Antonio Cachia (1739–1813) was a Maltese architect, civil and military engineer and archaeologist who was active in the late 18th and early 19th century.

He was the son of the architect Gio Domenico Cachia, who was possibly the same person as Domenico Cachia, the capomastro who supervised the construction of Auberge de Castille. He was a cousin of Michele Cachia, another architect and military engineer.

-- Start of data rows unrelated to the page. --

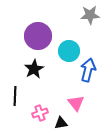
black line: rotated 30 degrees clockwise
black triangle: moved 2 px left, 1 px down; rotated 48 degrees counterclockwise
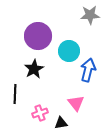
black line: moved 2 px up
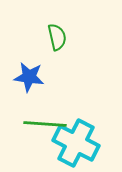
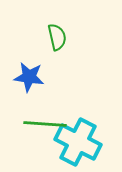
cyan cross: moved 2 px right, 1 px up
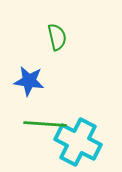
blue star: moved 4 px down
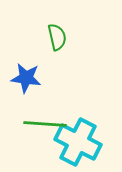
blue star: moved 3 px left, 3 px up
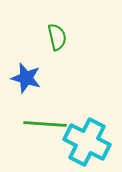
blue star: rotated 8 degrees clockwise
cyan cross: moved 9 px right
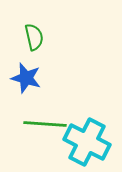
green semicircle: moved 23 px left
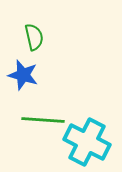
blue star: moved 3 px left, 3 px up
green line: moved 2 px left, 4 px up
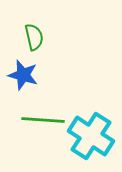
cyan cross: moved 4 px right, 6 px up; rotated 6 degrees clockwise
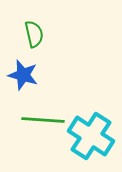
green semicircle: moved 3 px up
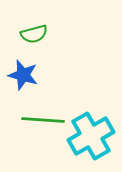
green semicircle: rotated 88 degrees clockwise
cyan cross: rotated 27 degrees clockwise
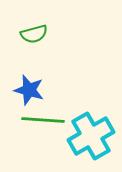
blue star: moved 6 px right, 15 px down
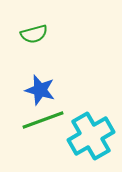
blue star: moved 11 px right
green line: rotated 24 degrees counterclockwise
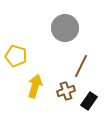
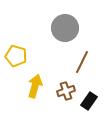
brown line: moved 1 px right, 4 px up
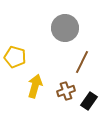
yellow pentagon: moved 1 px left, 1 px down
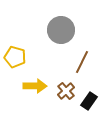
gray circle: moved 4 px left, 2 px down
yellow arrow: rotated 75 degrees clockwise
brown cross: rotated 24 degrees counterclockwise
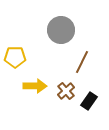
yellow pentagon: rotated 15 degrees counterclockwise
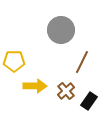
yellow pentagon: moved 1 px left, 4 px down
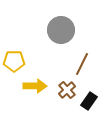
brown line: moved 2 px down
brown cross: moved 1 px right, 1 px up
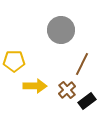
black rectangle: moved 2 px left; rotated 18 degrees clockwise
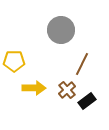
yellow arrow: moved 1 px left, 2 px down
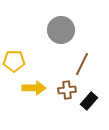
brown cross: rotated 36 degrees clockwise
black rectangle: moved 2 px right; rotated 12 degrees counterclockwise
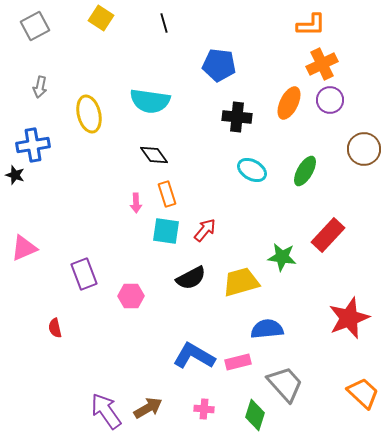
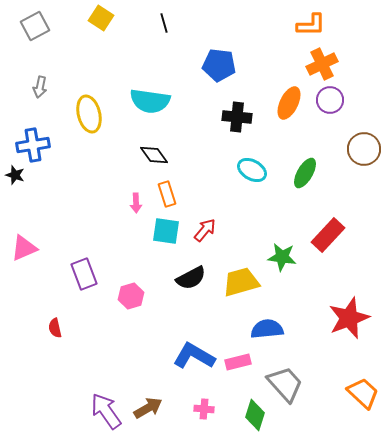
green ellipse: moved 2 px down
pink hexagon: rotated 15 degrees counterclockwise
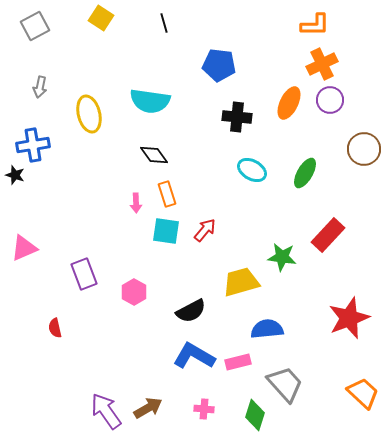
orange L-shape: moved 4 px right
black semicircle: moved 33 px down
pink hexagon: moved 3 px right, 4 px up; rotated 15 degrees counterclockwise
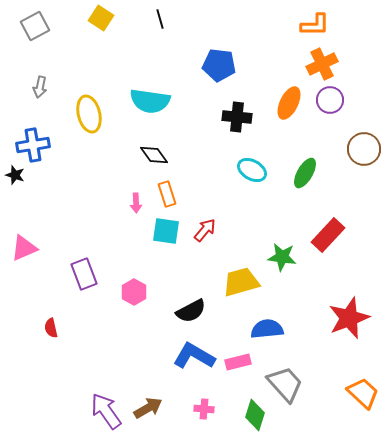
black line: moved 4 px left, 4 px up
red semicircle: moved 4 px left
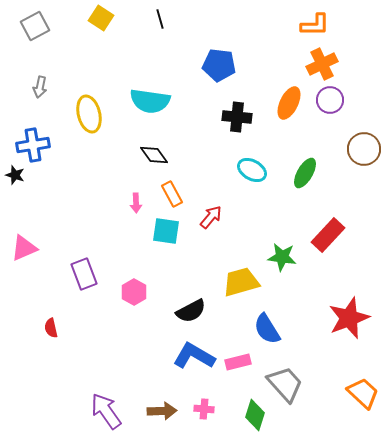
orange rectangle: moved 5 px right; rotated 10 degrees counterclockwise
red arrow: moved 6 px right, 13 px up
blue semicircle: rotated 116 degrees counterclockwise
brown arrow: moved 14 px right, 3 px down; rotated 28 degrees clockwise
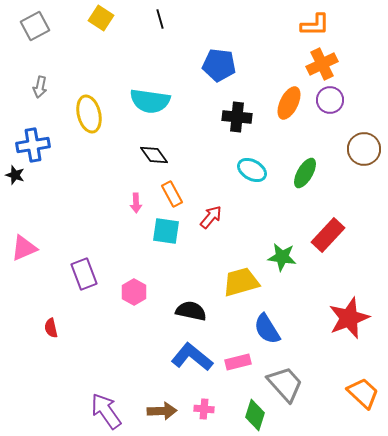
black semicircle: rotated 140 degrees counterclockwise
blue L-shape: moved 2 px left, 1 px down; rotated 9 degrees clockwise
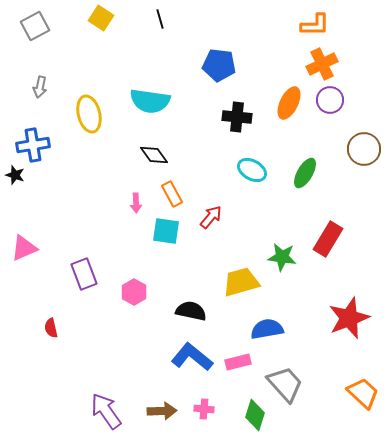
red rectangle: moved 4 px down; rotated 12 degrees counterclockwise
blue semicircle: rotated 112 degrees clockwise
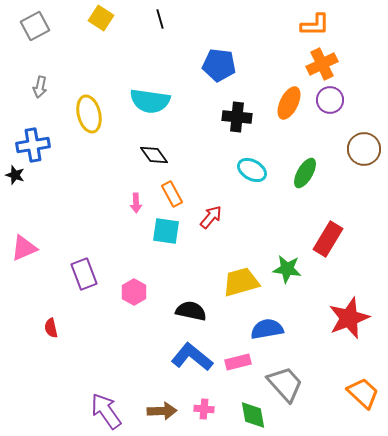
green star: moved 5 px right, 12 px down
green diamond: moved 2 px left; rotated 28 degrees counterclockwise
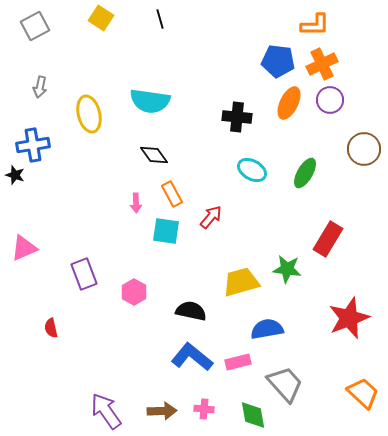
blue pentagon: moved 59 px right, 4 px up
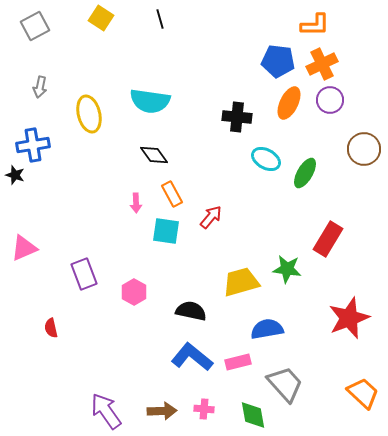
cyan ellipse: moved 14 px right, 11 px up
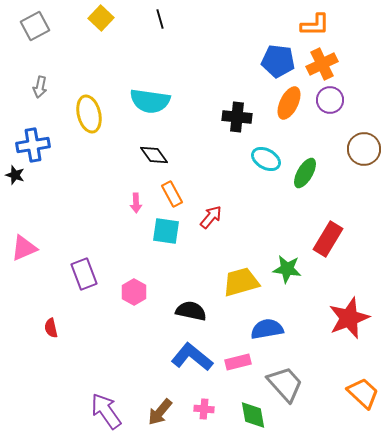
yellow square: rotated 10 degrees clockwise
brown arrow: moved 2 px left, 1 px down; rotated 132 degrees clockwise
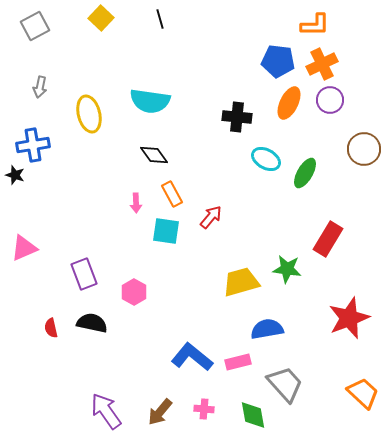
black semicircle: moved 99 px left, 12 px down
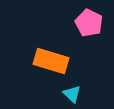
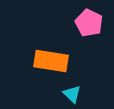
orange rectangle: rotated 8 degrees counterclockwise
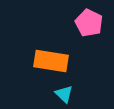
cyan triangle: moved 8 px left
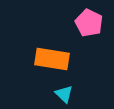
orange rectangle: moved 1 px right, 2 px up
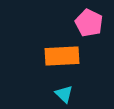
orange rectangle: moved 10 px right, 3 px up; rotated 12 degrees counterclockwise
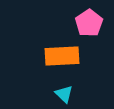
pink pentagon: rotated 12 degrees clockwise
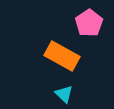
orange rectangle: rotated 32 degrees clockwise
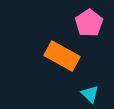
cyan triangle: moved 26 px right
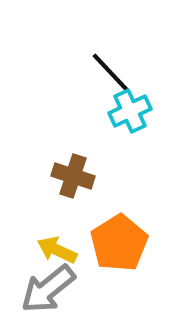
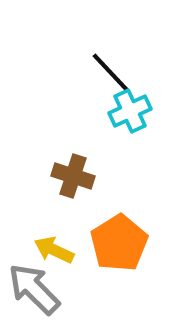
yellow arrow: moved 3 px left
gray arrow: moved 14 px left; rotated 84 degrees clockwise
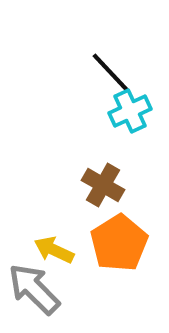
brown cross: moved 30 px right, 9 px down; rotated 12 degrees clockwise
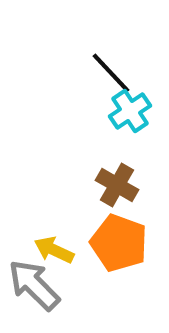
cyan cross: rotated 9 degrees counterclockwise
brown cross: moved 14 px right
orange pentagon: rotated 20 degrees counterclockwise
gray arrow: moved 4 px up
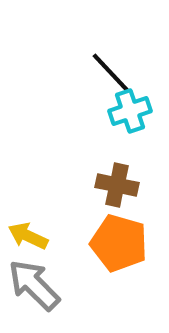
cyan cross: rotated 15 degrees clockwise
brown cross: rotated 18 degrees counterclockwise
orange pentagon: rotated 4 degrees counterclockwise
yellow arrow: moved 26 px left, 14 px up
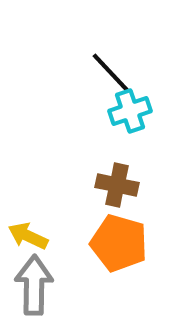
gray arrow: rotated 46 degrees clockwise
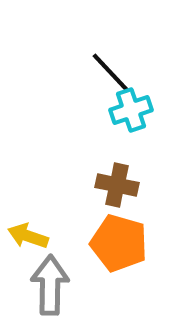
cyan cross: moved 1 px right, 1 px up
yellow arrow: rotated 6 degrees counterclockwise
gray arrow: moved 16 px right
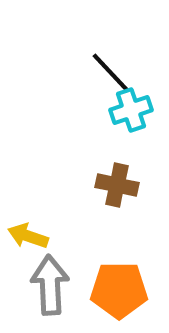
orange pentagon: moved 47 px down; rotated 16 degrees counterclockwise
gray arrow: rotated 4 degrees counterclockwise
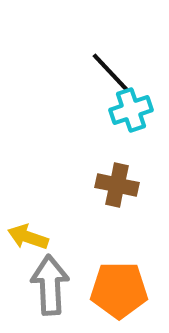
yellow arrow: moved 1 px down
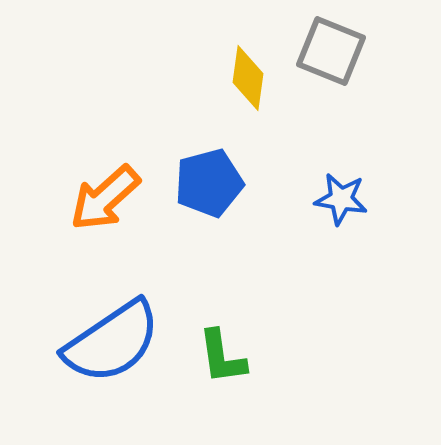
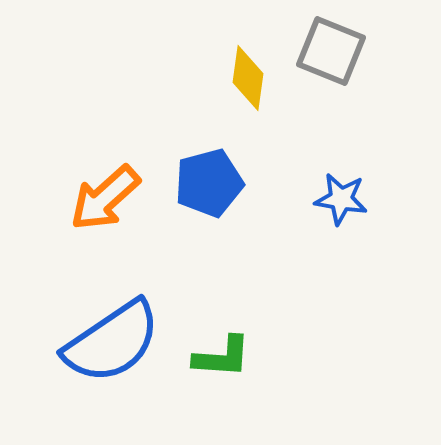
green L-shape: rotated 78 degrees counterclockwise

Cachia became Capomastro delle Opere in 1779. In 1787, he received the title of Knight Commander of the Order of the Golden Spur by Pope Pius VI. He was in charge of works on various fortifications, including the upgrading of Fort Ricasoli and the construction of Fort Tigné. In Valletta, he designed or built the Church of St. Dominic, the Church of St. Augustine and St. Catherine's Monastery. He is said to have completed the Bibliotheca, which had been designed by Stefano Ittar.

Cachia also designed several gardens, including the Ġonna tal-Kmand in various localities around Malta and the Lower Argotti Gardens in Floriana. He also redesigned the Floriana Granaries and the Market House (now known as Middle Sea House). Cachia eventually became chief Superintendent of the Civil dockyard.

Throughout his life, Cachia was a member of several European architectural academies. He died on 6 June 1813.